Don Gualtiero sentì l’affondo di Tex, non c’era alcun coltello, ma qualcosa dentro di lui stava sanguinando. «Hai imparato l’italiano troppo bene per i miei gusti.»
Tex sorrise. «Faccio l’interprete e il traduttore simultaneo. Per me “ho imparato” non esiste, ma solo “sto imparando”. Smettere di studiare non è contemplato.»
«In che lingua ti ha parlato?»
«In giapponese, o io l’ho percepita così.»

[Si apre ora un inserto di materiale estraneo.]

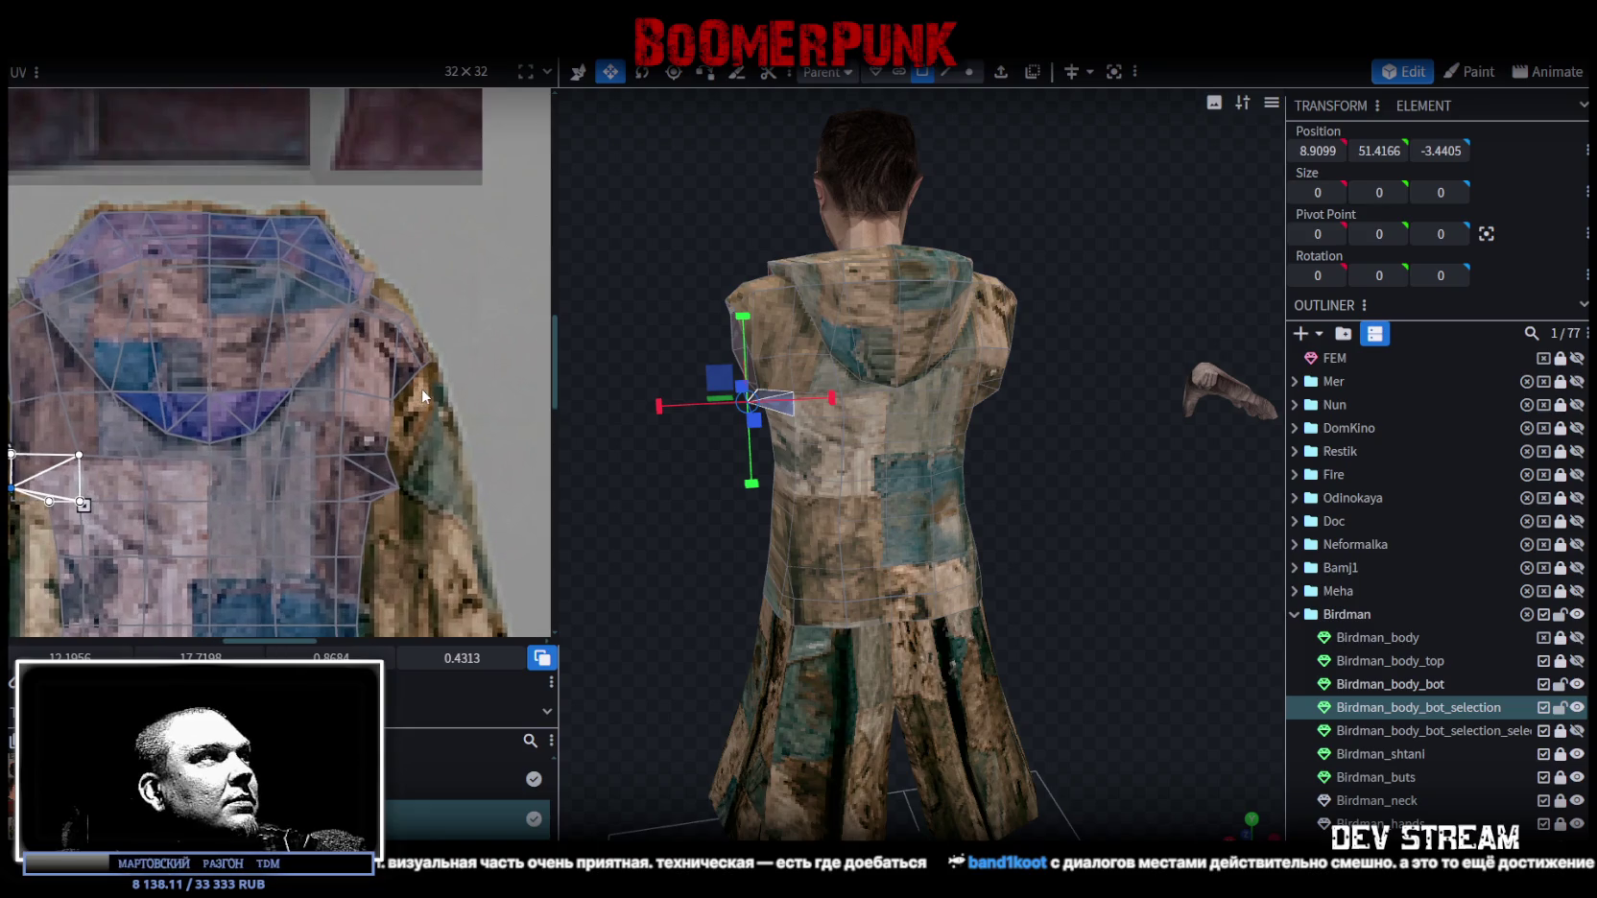
scroll(453, 423, "up", 2)
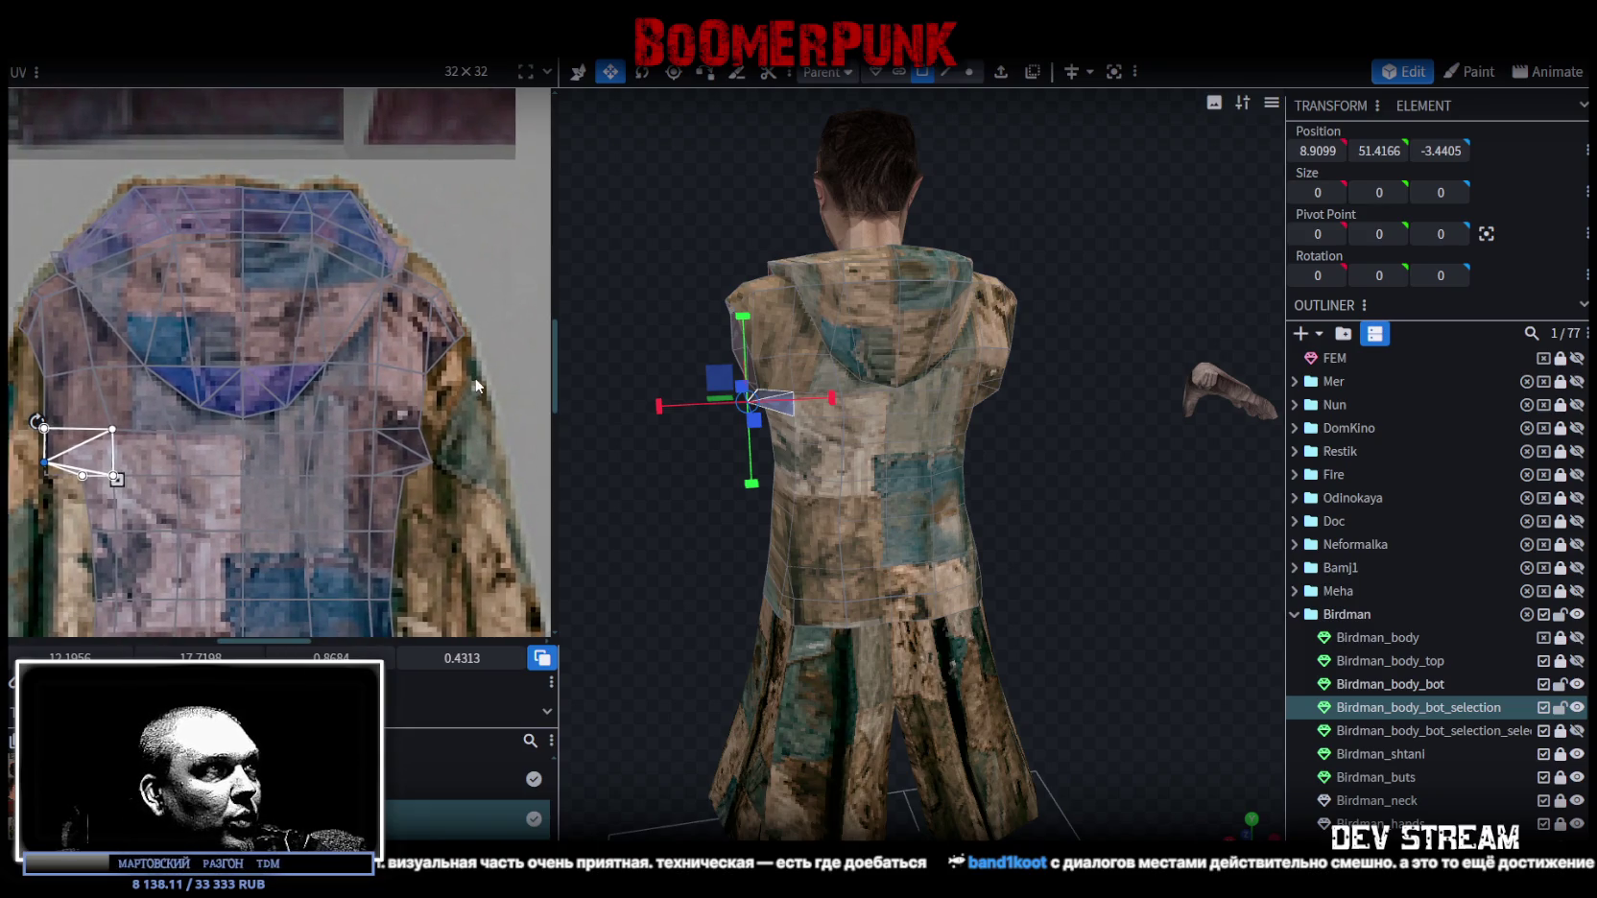
scroll(450, 377, "up", 1)
scroll(443, 494, "up", 1)
scroll(443, 333, "down", 3)
scroll(427, 317, "up", 2)
scroll(421, 309, "up", 1)
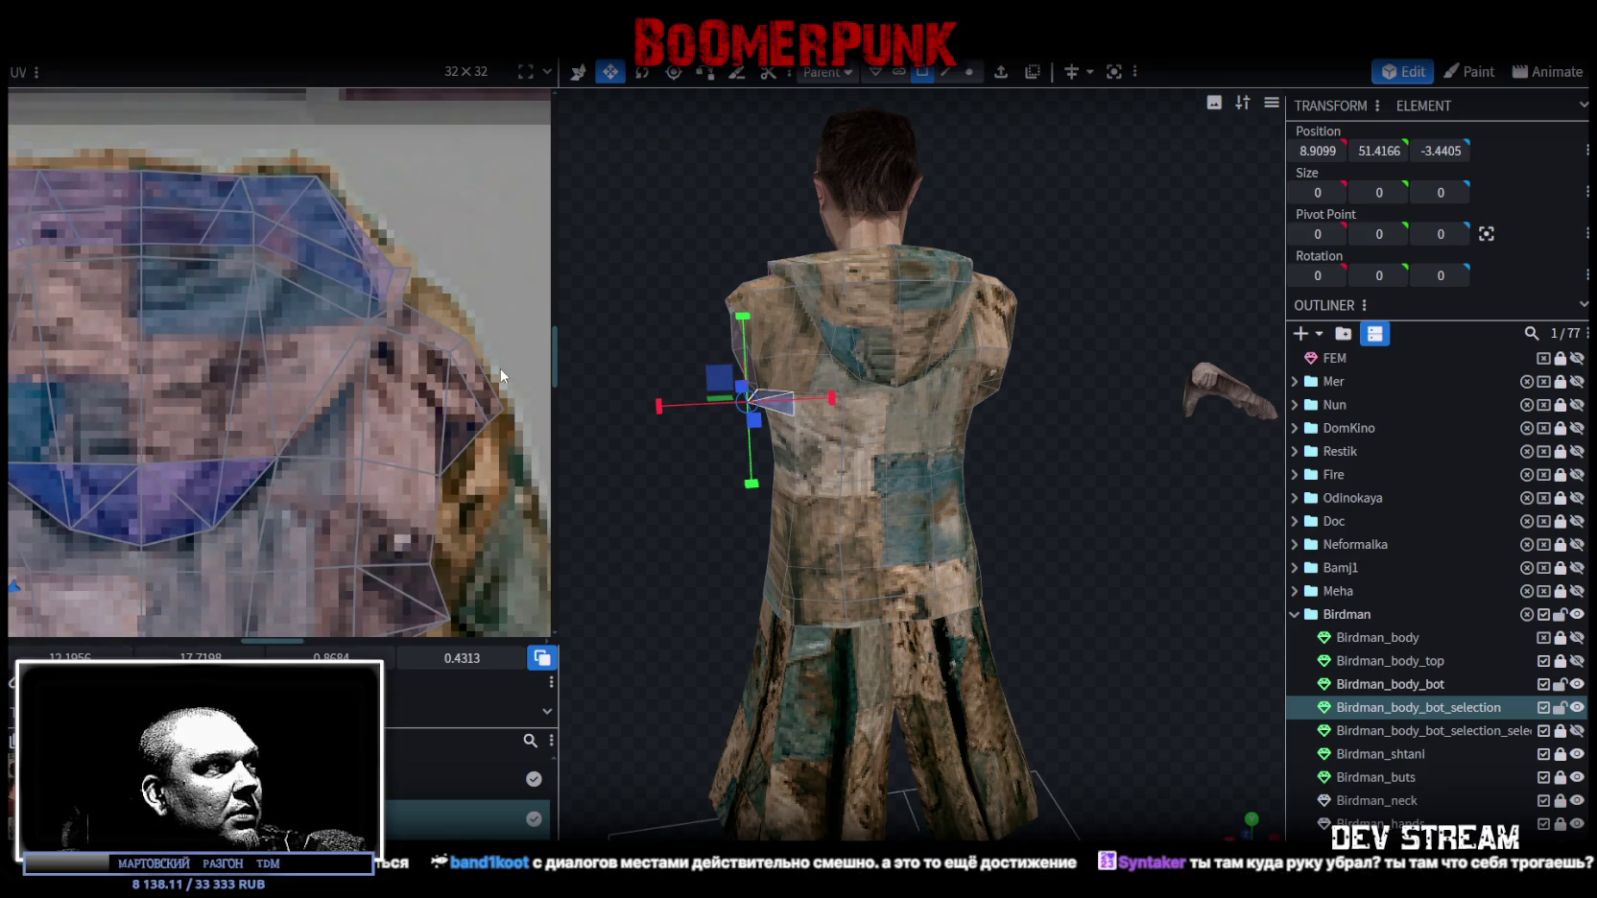
Box-select the other shoulder's UV faces and narrow to its outer faces.
left_click_drag(499, 370, 350, 309)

«Ora non fraintendere quello che sto per chiederti, ma… Perché proprio quell’autobus e non un altro? Perché ti ha chiesto di salvare proprio quelle persone e non altre? Vedi, non hai idea di quante volte ho dovuto rispondere a una domanda come questa. Un familiare ammalato, senza speranza, la morte di una persona cara. La gente si chiede, perché proprio alla mia famiglia? Per cosa Dio ci sta punendo? Perché un coglione ubriaco cade da un terrazzo senza un graffio e una donna buona scivola per le scale e resta paralizzata? Perché un criminale di guerra crepa a cento anni e muoiono tutti i giorni bambini innocenti? Dove sta la giustizia divina quando un bambino viene investito e ucciso da un balordo, che ne esce senza un graffio? Dimmi cosa cazzo devo rispondere a domande del genere, perché in tanti anni di sacerdozio ho finito gli argomenti!» Il sacerdote battè un pugno sul finestrino svegliando Attila che si era appisolato.
«Non lo so. A me ha chiesto di prendere subito la macchina e lasciarla lì… dove l’ho messa… non mi ha svelto i misteri dell’esistenza. Ha detto che avrei potuto risparmiare molto dolore. Sì, ha detto proprio così. Ma perché si arrabbia?»
«Sono un po’ offeso, le ho dedicato la mia vita e con me non ci ha mai parlato. Tu non sembri neppure in grado di capire l’immenso dono che hai ricevuto. Ti ha detto perché ha scelto te?»
«Forse perché ero lì nei paraggi, perché ero sveglio a quell’ora? Soffro d’insonnia, stavo meditando di notte, credo fossero le quattro e mezzo, le cinque… sicuramente non c’era nessuno in ascolto a quell’ora…»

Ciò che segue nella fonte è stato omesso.